(Saved entries)
============
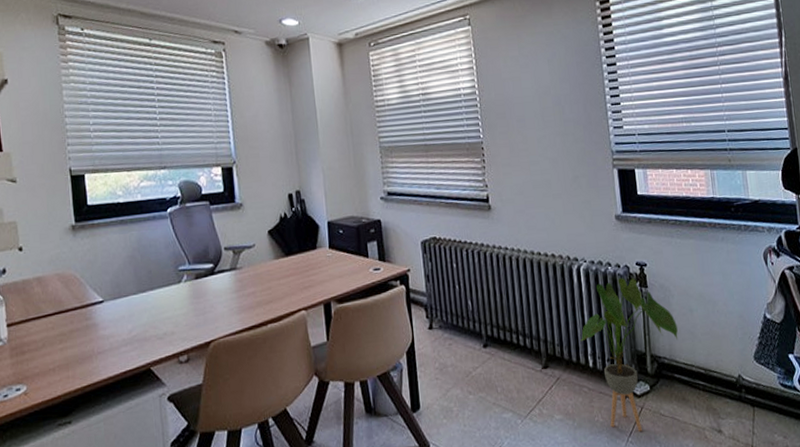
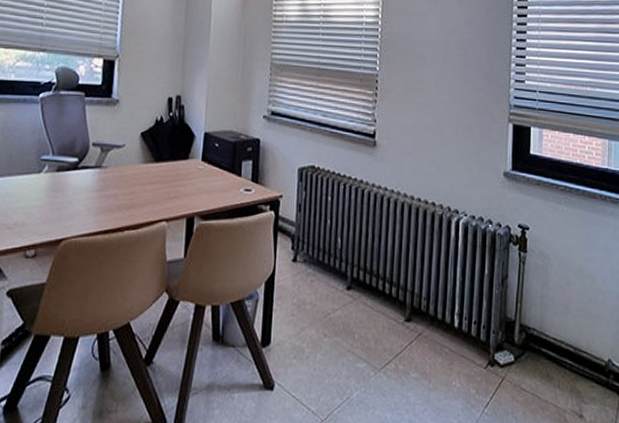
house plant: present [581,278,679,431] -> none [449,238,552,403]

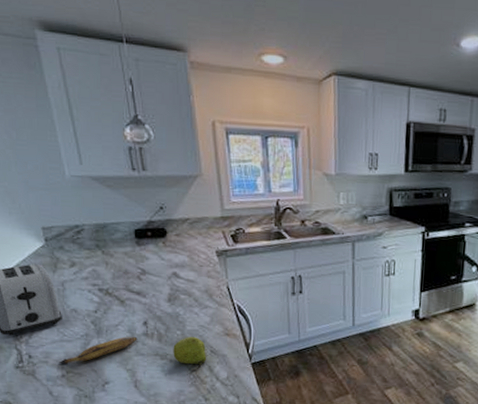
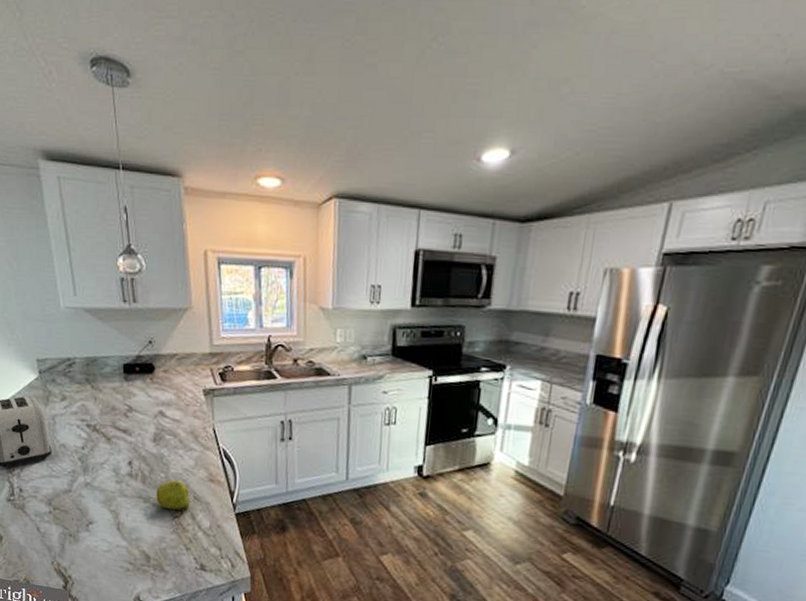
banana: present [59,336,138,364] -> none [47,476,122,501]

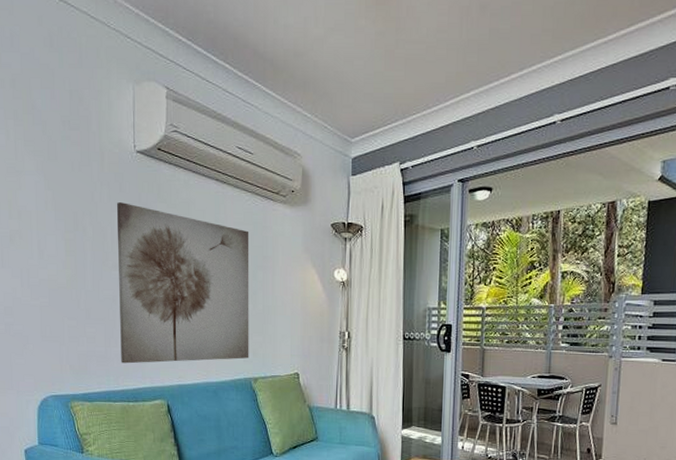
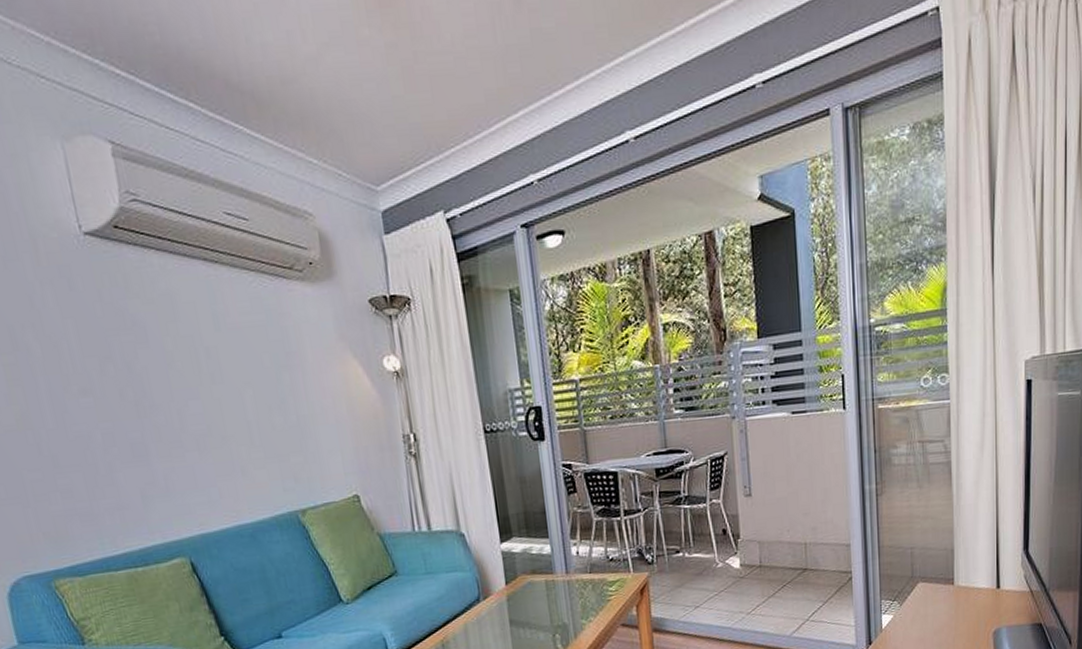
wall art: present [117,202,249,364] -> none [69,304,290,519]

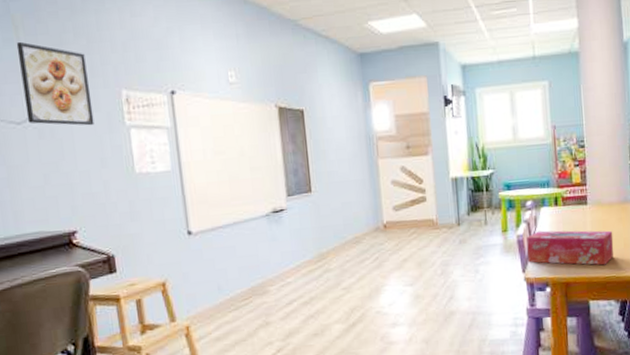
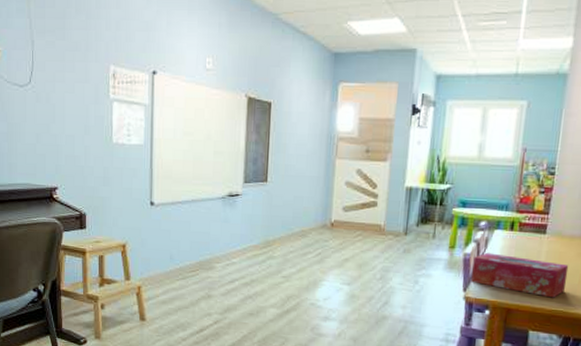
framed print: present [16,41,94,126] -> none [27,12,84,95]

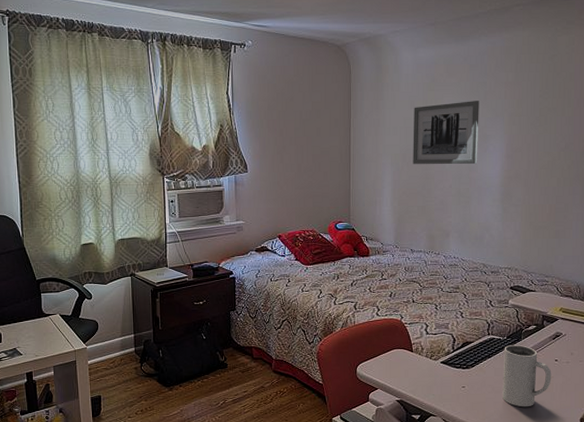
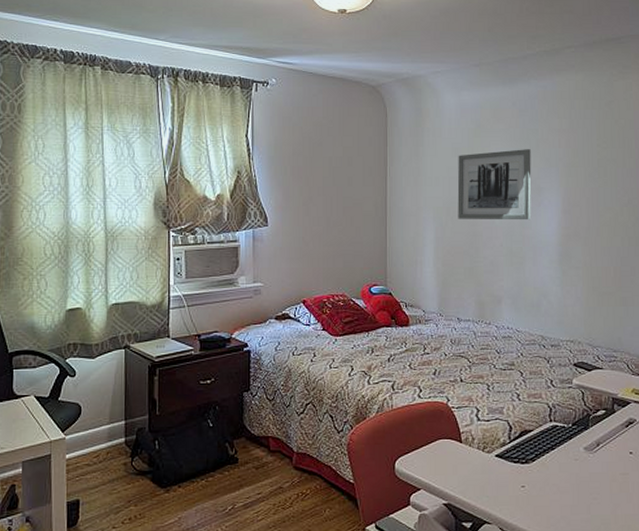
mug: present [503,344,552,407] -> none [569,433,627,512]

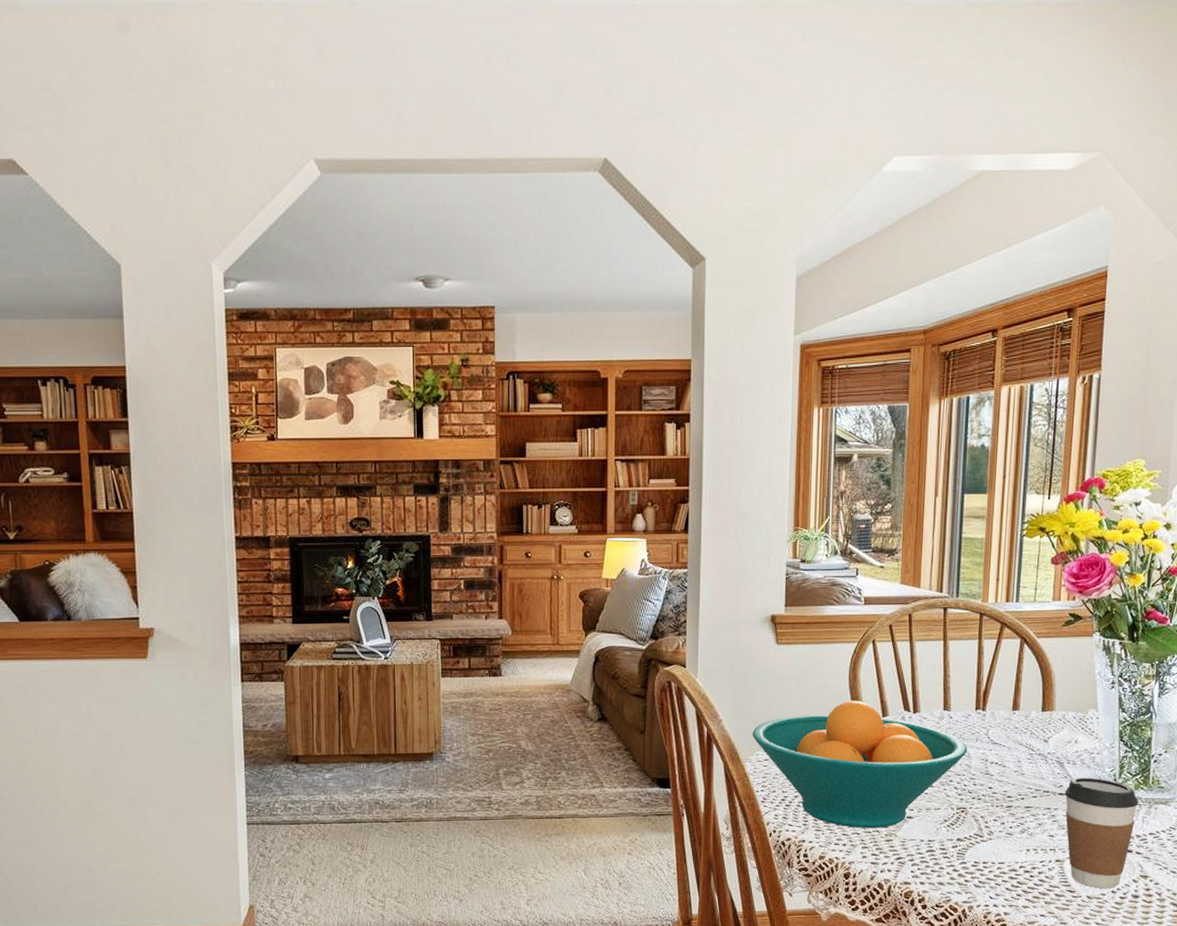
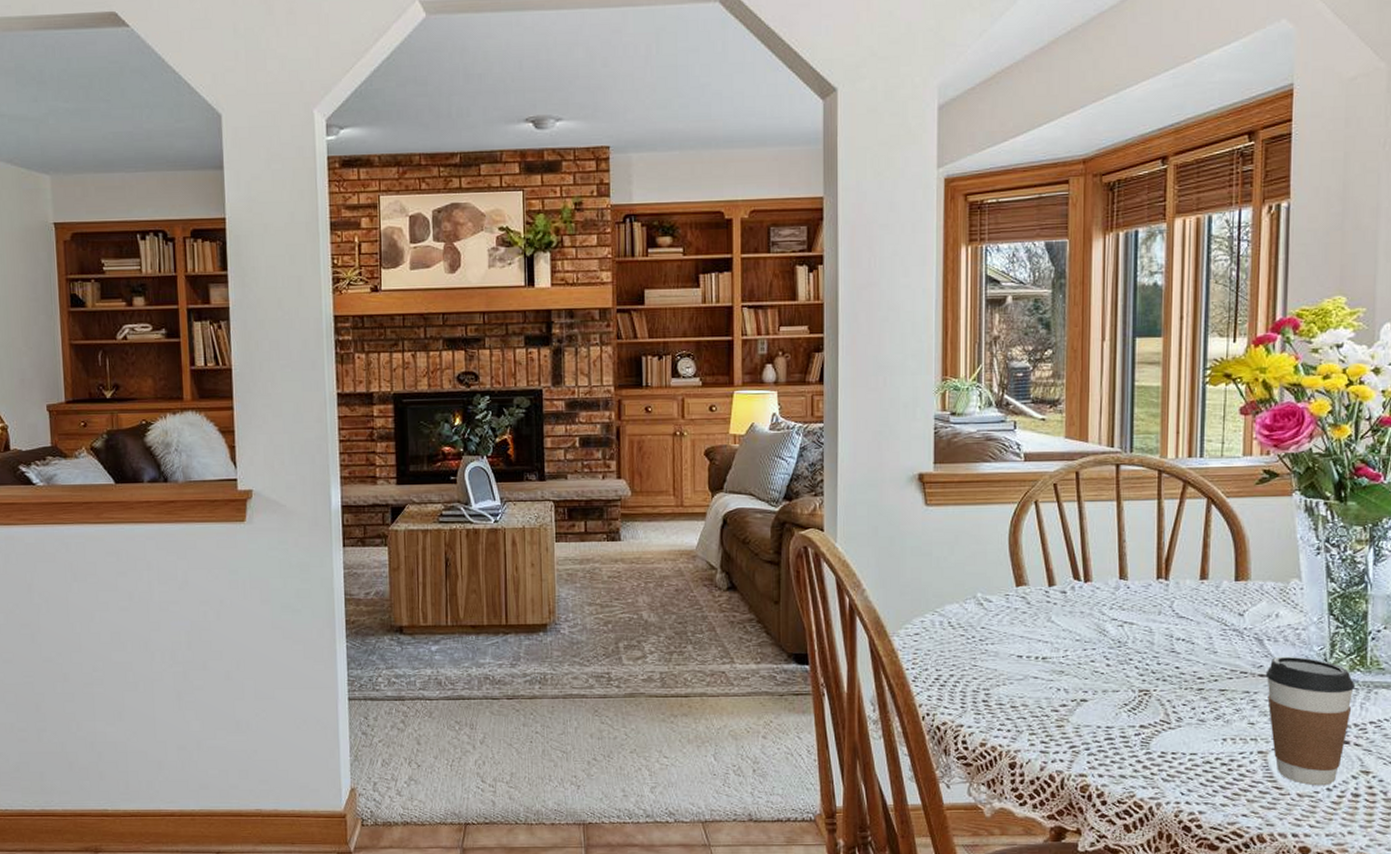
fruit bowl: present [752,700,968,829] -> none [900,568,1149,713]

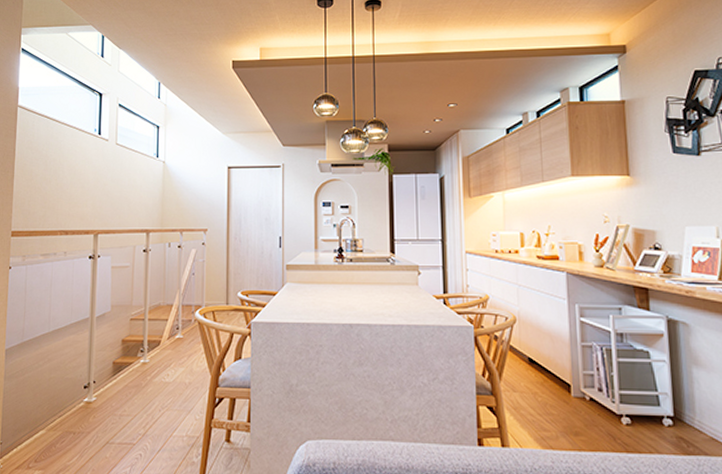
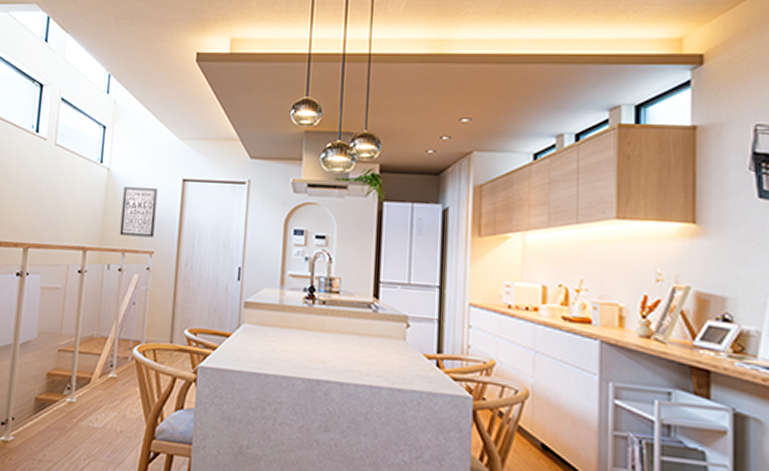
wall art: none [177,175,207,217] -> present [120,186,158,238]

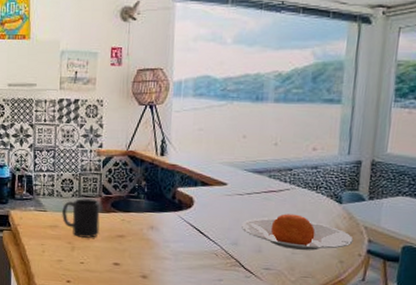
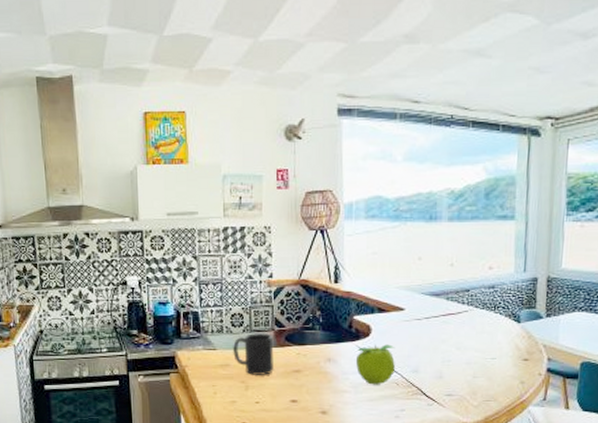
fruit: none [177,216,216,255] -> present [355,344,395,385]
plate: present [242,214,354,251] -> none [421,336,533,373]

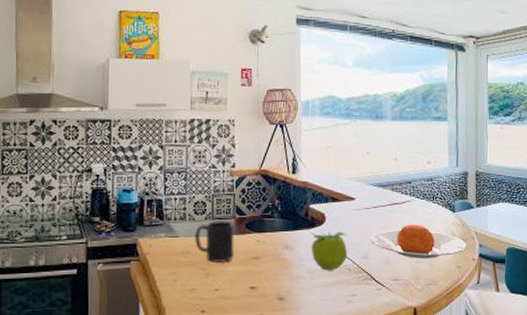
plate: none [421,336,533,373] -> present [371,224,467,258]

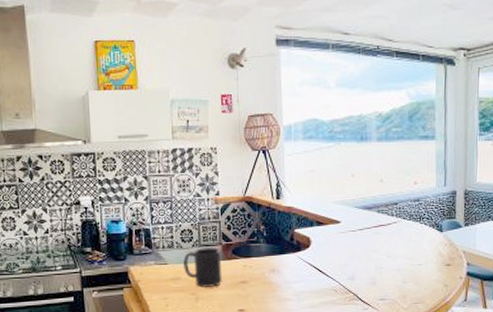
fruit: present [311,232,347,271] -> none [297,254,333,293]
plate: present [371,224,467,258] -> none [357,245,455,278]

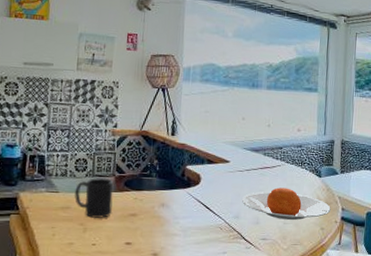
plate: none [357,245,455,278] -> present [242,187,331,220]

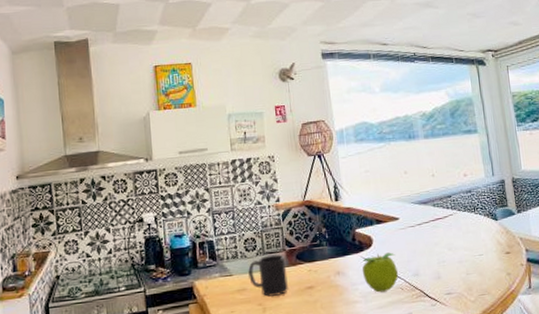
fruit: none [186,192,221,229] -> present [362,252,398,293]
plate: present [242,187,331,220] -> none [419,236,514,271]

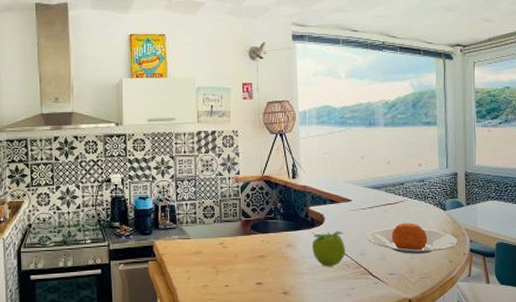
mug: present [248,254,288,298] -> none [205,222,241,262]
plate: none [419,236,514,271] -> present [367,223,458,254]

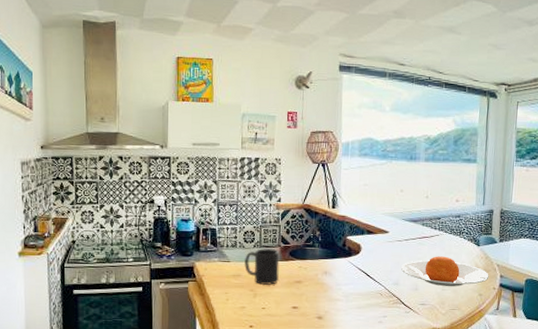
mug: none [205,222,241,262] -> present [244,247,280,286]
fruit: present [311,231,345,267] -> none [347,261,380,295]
============
(Exercise objective): Pictures are to be left out; the lines from the start of the records above through the line holding "mug: present [503,344,552,407]" are to be returned exactly.

(Result for this task):
house plant: present [581,278,679,431] -> none [449,238,552,403]

banana: present [59,336,138,364] -> none [47,476,122,501]

wall art: present [117,202,249,364] -> none [69,304,290,519]

framed print: present [16,41,94,126] -> none [27,12,84,95]

mug: present [503,344,552,407] -> none [569,433,627,512]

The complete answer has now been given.